Let’s replace “flow” with “rhythm” and look at the pleasure of a game in terms of musicality. Some games bind you in a dance with the AI and their mechanical patterns. You discover smoother, more connected cadences and begin to master the complexities with the instrument in your hand. Some of this discussion of gaming comes down to metaphor, trying to make sense of immersion in a place of fantasy. We dialogue with a game in various ways, giving rise to our unique stories as the game world tells its own.
In 2014, two neuroscientists, Edvard and May-Britt Moser, along with John O’Keefe, won a Nobel Prize for describing that the hippocampus, a memory center of the brain, also allows us to navigate our world by mapping a 3D overlay of sorts. They also theorize that our ability to tell stories is pieced together from the information processed through these directional waypoints, allowing us to connect narrative threads and literally place our imaginations into the future and the imagery of the fiction. Is there something special to gaming because of its navigational nature? Are we spinning subconscious stories as we connect with the gamemakers’ visions?

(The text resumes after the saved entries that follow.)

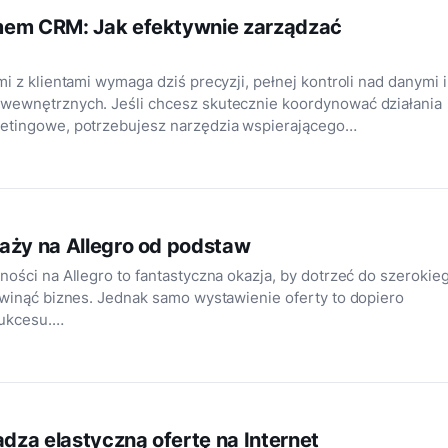
mem CRM: Jak efektywnie zarządzać
i z klientami wymaga dziś precyzji, pełnej kontroli nad danymi i
wewnętrznych. Jeśli chcesz skutecznie koordynować działania
etingowe, potrzebujesz narzędzia wspierającego…
aży na Allegro od podstaw
ności na Allegro to fantastyczna okazja, by dotrzeć do szerokie
zwinąć biznes. Jednak samo wystawienie oferty to dopiero
sukcesu.…
za elastyczną ofertę na Internet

Neuroscience traces this grounding in the world back to what’s called “cognitive mapping.” In his recent article for EGM, Justin Reeve discussed how we essentially map personal information, both structural and emotional, over our real-world “spaces,” turning them into “places” of various meaning. Reeve has also detailed how architecture and city layouts interconnect and become alive—certainly alive inside the human mind with the way we find our meaning in an infinitely connected world.
“Mental maps are a fascinating thing,” Reeve wrote me in response to an email. I wanted to get his take as an archeologist on how a game world builds its details into a narrative in our minds. “They’re basically the product of our attempting to understand how something works or functions. Mental maps don’t just concern technology, though. They concern our understanding about things like society and the world around us. You could, for example, see artificial constructs like government and religion as products of our attempt to understand these two things. Government is a big, complicated system, but we know that we have to pay our taxes to keep the tax man off our back. We likewise pay a tithe to the temple so that priests can perform their rituals to keep the sky from falling. They’re also why we like games so much. These are specifically designed to stimulate our brains by forcing us to create new mental maps. This takes place mostly through mechanics which define a variety of different affordances and constraints.”
There are plenty of reasons to get into gaming, but the universal connection we all share is the desire for a happy, satisfied brain. Gaming feels good; that’s why we go back for more. If you endeavor to explore a vast world of fantasy, or a grand hero in a creative place filled with puzzles and mysteries and wonders, your brain is truly there. If you simply like the idea of swinging a sword or pulling a trigger, there’s meaning in that, too. Dunlap mentioned the ago-old gaming truism that “some people just want to blow things up.” It’s neat to think that even destroying things writes its own unique story in the mind.